SELECTED EXTRACT:
_ _ _

Integral of $$$\sin{\left(2 x \right)} \cos{\left(2 x \right)}$$$

Find $$$\int \sin{\left(2 x \right)} \cos{\left(2 x \right)}\, dx$$$.

Let $$$u=\sin{\left(2 x \right)}$$$.

Then $$$du=\left(\sin{\left(2 x \right)}\right)^{\prime }dx = 2 \cos{\left(2 x \right)} dx$$$ (steps can be seen here), and we have that $$$\cos{\left(2 x \right)} dx = \frac{du}{2}$$$.

_ _ _

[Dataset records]
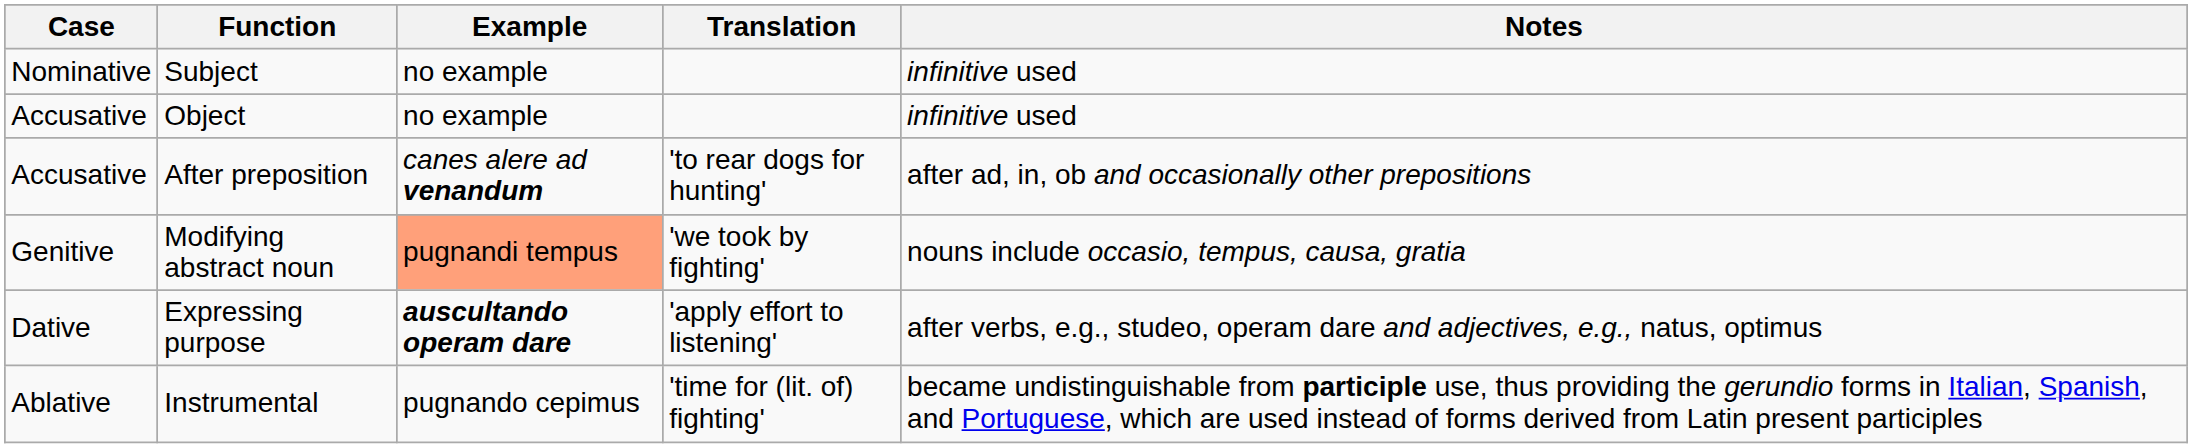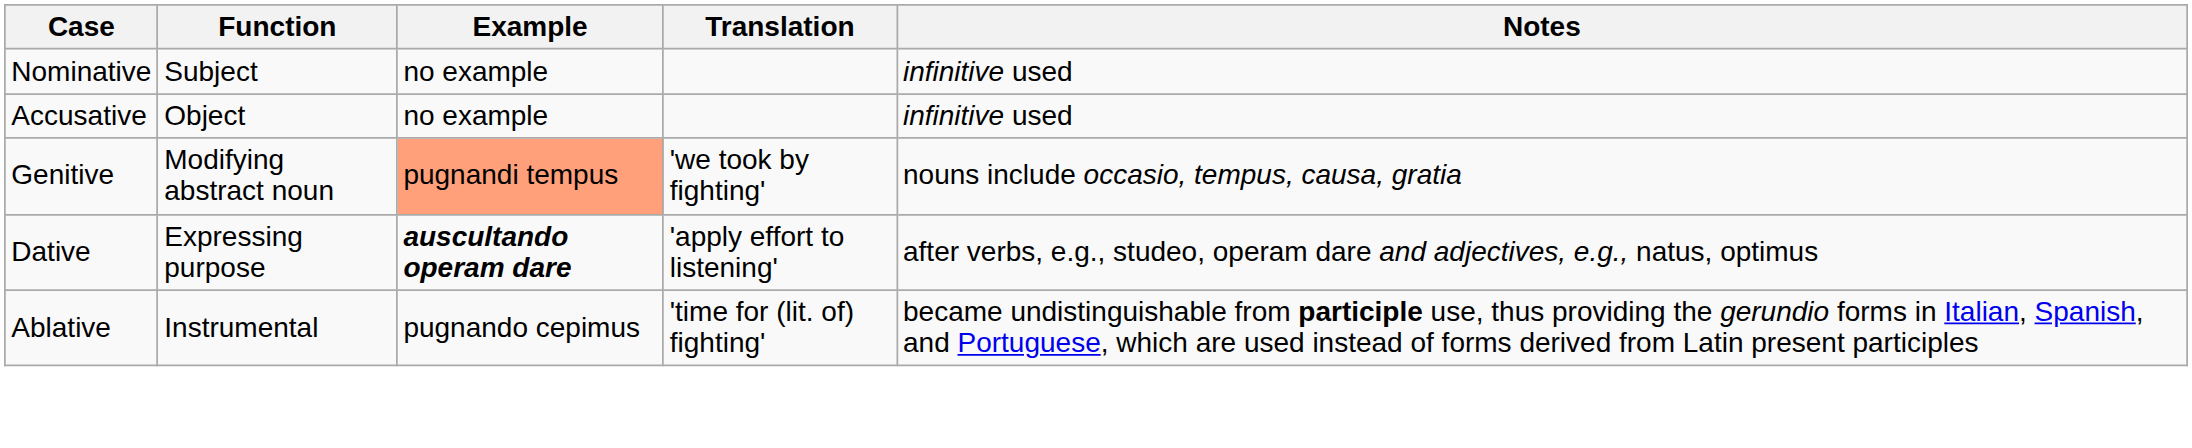- row: Accusative | After preposition | canes alere ad venandum | 'to rear dogs for hunting' | after ad, in, ob and occasionally other prepositions
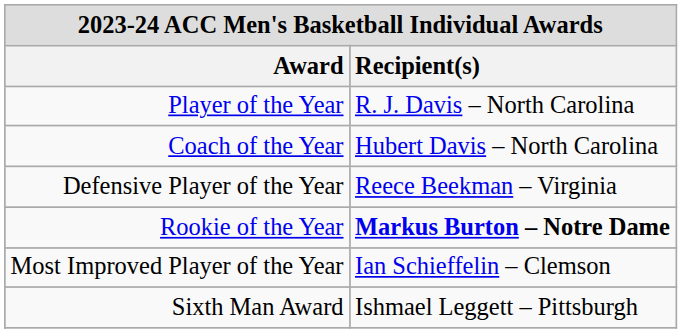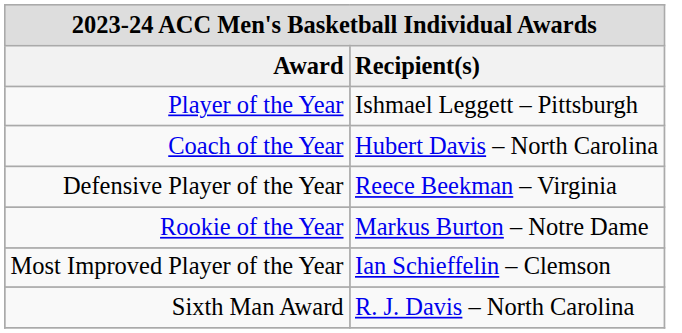Player of the Year | Recipient(s): R. J. Davis – North Carolina -> Ishmael Leggett – Pittsburgh
Rookie of the Year | Recipient(s): bold -> normal
Sixth Man Award | Recipient(s): Ishmael Leggett – Pittsburgh -> R. J. Davis – North Carolina
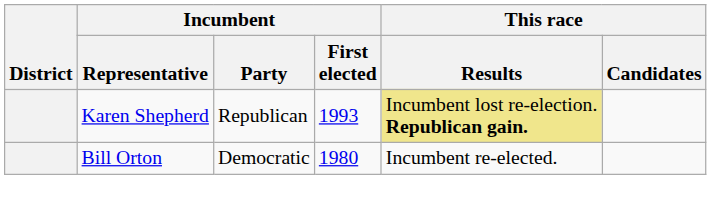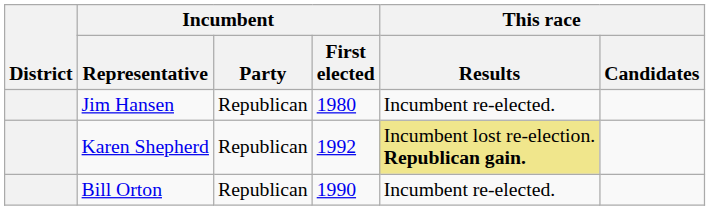+ row: Jim Hansen | Republican | 1980 | Incumbent re-elected.
Karen Shepherd | Incumbent / First elected: 1993 -> 1992
Bill Orton | Incumbent / Party: Democratic -> Republican
Bill Orton | Incumbent / First elected: 1980 -> 1990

_ _ _

TASK LIST:
1: In the integral walkthrough, what substitution is made for u?
2: In the change lists, starting with the first line and going on through the line with "Player of the", swap "dogs" for "hounds" and leave everything else as it is. Give only those lines, without the pictures.

SOLUTIONS TO THE TASKS:
1: u = sin(2x)

2:
- row: Accusative | After preposition | canes alere ad venandum | 'to rear hounds for hunting' | after ad, in, ob and occasionally other prepositions
Player of the Year | Recipient(s): R. J. Davis – North Carolina -> Ishmael Leggett – Pittsburgh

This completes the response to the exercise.